Activity -
Which lines of the data contain the string "time"? Copy every one of them.

(Items listed in a dataset)
BEGIN
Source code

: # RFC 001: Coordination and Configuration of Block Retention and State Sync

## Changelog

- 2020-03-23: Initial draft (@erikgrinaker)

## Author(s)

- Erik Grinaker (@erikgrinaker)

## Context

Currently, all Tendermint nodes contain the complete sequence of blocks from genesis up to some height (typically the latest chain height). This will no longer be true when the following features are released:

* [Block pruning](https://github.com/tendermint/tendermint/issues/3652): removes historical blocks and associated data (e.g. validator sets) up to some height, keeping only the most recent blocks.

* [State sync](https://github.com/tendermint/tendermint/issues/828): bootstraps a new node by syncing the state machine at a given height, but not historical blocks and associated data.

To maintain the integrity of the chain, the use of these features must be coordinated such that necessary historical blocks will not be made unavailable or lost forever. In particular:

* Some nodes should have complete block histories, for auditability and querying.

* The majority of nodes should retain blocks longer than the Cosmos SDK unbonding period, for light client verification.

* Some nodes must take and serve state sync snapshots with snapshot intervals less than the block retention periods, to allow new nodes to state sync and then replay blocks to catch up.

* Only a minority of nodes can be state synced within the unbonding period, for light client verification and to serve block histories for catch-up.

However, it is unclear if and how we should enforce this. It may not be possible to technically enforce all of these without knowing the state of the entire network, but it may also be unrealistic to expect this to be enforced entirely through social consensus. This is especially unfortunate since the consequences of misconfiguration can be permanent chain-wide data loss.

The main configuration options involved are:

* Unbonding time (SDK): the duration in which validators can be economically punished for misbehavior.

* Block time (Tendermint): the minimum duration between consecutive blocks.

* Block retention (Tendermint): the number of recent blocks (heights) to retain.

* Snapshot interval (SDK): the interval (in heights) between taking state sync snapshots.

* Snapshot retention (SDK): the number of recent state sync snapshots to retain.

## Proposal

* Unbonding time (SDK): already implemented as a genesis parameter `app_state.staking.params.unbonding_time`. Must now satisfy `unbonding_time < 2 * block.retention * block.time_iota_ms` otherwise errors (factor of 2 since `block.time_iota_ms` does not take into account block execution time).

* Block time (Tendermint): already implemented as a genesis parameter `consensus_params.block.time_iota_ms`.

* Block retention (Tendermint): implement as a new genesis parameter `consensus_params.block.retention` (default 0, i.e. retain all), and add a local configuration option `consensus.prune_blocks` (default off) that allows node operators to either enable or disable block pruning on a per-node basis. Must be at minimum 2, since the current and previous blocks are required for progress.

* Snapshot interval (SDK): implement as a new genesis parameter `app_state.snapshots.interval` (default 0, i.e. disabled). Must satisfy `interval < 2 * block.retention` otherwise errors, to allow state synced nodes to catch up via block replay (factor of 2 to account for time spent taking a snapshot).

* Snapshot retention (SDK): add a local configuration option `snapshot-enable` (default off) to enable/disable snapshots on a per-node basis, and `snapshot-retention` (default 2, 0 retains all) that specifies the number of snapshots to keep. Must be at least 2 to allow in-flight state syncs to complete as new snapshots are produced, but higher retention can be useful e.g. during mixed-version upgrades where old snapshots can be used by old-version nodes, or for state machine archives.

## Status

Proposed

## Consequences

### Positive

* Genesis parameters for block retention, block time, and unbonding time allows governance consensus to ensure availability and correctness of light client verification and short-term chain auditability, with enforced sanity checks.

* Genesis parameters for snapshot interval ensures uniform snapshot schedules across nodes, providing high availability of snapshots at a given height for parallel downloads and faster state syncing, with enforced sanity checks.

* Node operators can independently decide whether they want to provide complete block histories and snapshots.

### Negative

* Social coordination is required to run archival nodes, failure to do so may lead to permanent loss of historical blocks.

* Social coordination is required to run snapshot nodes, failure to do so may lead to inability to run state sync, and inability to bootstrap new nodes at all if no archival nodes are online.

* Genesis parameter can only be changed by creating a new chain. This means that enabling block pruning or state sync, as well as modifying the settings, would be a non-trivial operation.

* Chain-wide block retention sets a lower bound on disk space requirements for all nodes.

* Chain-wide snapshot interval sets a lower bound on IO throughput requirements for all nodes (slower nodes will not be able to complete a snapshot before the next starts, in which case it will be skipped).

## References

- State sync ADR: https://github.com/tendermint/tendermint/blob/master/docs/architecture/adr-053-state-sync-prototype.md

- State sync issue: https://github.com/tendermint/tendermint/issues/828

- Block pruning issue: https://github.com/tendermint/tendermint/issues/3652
END
Output of the exercise -
* Unbonding time (SDK): the duration in which validators can be economically punished for misbehavior.
* Block time (Tendermint): the minimum duration between consecutive blocks.
* Unbonding time (SDK): already implemented as a genesis parameter `app_state.staking.params.unbonding_time`. Must now satisfy `unbonding_time < 2 * block.retention * block.time_iota_ms` otherwise errors (factor of 2 since `block.time_iota_ms` does not take into account block execution time).
* Block time (Tendermint): already implemented as a genesis parameter `consensus_params.block.time_iota_ms`.
* Snapshot interval (SDK): implement as a new genesis parameter `app_state.snapshots.interval` (default 0, i.e. disabled). Must satisfy `interval < 2 * block.retention` otherwise errors, to allow state synced nodes to catch up via block replay (factor of 2 to account for time spent taking a snapshot).
* Genesis parameters for block retention, block time, and unbonding time allows governance consensus to ensure availability and correctness of light client verification and short-term chain auditability, with enforced sanity checks.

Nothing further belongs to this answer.